TO-DO ITEM A
In the entries below, reproduce verbatim the lines from the line with "git add ... and git status again" up to and including the line with "No commits yet".

PASSAGE PROVIDED

- - -

[GitHub] spark pull request: [SPARK-3218, SPARK-3219, SPARK-3261, SPARK-342...

mengxr Thu, 08 Jan 2015 15:55:31 -0800

Github user mengxr commented on the pull request:

    https://github.com/apache/spark/pull/2634#issuecomment-69272196
  
    @derrickburns I like the improvements implemented in this PR. But as 
@srowen mentioned, we have to resolve conflicts with the master branch before 
we can merge any PR. I compared the performance of this PR with master on 
minist-digits (60000x784, sparse, 10 clusters) locally and found the master 
runs 2-3x faster. I guess this is majorly caused by two changes.
    
    1. We replaced breeze operations by our own implementation. The latter is 
about 2-3x faster.
    1. Running k-means++ distributively has noticeable overhead with small k 
and feature dimension.
    
    I think it is still feasible to include features through separate PRs:
    
    1. remember previously computed best distances in k-means++ initialization
    1. allow fixing the random seed (addressed in #3610)

- - -

GIVEN DATA
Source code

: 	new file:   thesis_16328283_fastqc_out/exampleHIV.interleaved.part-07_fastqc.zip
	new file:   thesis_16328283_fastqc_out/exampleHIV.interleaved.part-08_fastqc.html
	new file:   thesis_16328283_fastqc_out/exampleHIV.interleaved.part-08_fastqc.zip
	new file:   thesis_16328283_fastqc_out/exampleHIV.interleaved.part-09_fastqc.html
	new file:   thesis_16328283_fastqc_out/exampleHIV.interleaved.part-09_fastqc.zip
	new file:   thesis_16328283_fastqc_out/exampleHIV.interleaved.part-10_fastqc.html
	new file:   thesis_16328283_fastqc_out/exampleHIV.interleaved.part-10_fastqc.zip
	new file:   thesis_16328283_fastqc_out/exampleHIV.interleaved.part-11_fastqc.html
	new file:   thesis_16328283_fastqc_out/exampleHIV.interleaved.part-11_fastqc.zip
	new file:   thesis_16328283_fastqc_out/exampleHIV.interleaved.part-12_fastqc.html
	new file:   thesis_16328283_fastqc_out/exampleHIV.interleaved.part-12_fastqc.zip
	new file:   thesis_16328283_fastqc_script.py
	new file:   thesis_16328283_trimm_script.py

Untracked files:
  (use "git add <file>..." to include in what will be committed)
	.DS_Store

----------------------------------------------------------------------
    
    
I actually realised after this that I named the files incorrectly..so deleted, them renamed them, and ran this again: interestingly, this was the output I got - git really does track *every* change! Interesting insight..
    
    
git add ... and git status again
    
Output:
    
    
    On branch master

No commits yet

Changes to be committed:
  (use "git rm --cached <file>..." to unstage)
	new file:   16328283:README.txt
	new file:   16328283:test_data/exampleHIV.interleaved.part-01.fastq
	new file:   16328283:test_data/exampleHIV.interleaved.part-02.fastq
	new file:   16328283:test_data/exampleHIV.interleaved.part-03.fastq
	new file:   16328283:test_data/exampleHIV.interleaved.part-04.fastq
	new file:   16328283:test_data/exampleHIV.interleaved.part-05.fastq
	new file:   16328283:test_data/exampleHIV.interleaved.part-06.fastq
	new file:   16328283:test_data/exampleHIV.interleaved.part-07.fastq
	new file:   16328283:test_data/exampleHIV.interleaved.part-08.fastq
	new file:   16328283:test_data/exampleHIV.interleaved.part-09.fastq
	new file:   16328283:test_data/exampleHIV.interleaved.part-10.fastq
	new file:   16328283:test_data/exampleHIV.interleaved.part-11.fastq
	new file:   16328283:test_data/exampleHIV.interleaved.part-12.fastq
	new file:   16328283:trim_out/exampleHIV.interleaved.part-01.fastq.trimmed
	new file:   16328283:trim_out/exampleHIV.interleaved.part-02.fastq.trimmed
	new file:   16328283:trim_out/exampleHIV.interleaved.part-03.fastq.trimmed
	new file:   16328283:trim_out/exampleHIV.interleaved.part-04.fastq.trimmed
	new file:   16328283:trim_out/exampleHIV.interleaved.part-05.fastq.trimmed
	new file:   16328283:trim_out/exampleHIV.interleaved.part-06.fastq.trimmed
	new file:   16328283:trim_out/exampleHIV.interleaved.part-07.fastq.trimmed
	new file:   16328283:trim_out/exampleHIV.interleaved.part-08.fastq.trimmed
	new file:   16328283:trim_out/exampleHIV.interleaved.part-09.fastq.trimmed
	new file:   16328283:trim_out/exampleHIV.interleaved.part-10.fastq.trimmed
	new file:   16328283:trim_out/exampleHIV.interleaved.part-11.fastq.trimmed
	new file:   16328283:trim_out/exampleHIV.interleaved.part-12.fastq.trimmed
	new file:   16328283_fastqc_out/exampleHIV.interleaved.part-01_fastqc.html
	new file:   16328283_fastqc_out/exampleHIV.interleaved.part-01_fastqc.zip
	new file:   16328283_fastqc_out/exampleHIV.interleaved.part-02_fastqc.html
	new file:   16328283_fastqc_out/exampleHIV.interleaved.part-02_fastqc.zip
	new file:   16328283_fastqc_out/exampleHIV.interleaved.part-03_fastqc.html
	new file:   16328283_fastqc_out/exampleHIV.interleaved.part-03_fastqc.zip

- - -

TO-DO ITEM B
Write out the portion of the pull request comment above, without alteration, from "Github user mengxr" up to and including "and feature dimension.".

OUTPUT A
git add ... and git status again
    
Output:
    
    
    On branch master

No commits yet

OUTPUT B
Github user mengxr commented on the pull request:

    https://github.com/apache/spark/pull/2634#issuecomment-69272196
  
    @derrickburns I like the improvements implemented in this PR. But as 
@srowen mentioned, we have to resolve conflicts with the master branch before 
we can merge any PR. I compared the performance of this PR with master on 
minist-digits (60000x784, sparse, 10 clusters) locally and found the master 
runs 2-3x faster. I guess this is majorly caused by two changes.
    
    1. We replaced breeze operations by our own implementation. The latter is 
about 2-3x faster.
    1. Running k-means++ distributively has noticeable overhead with small k 
and feature dimension.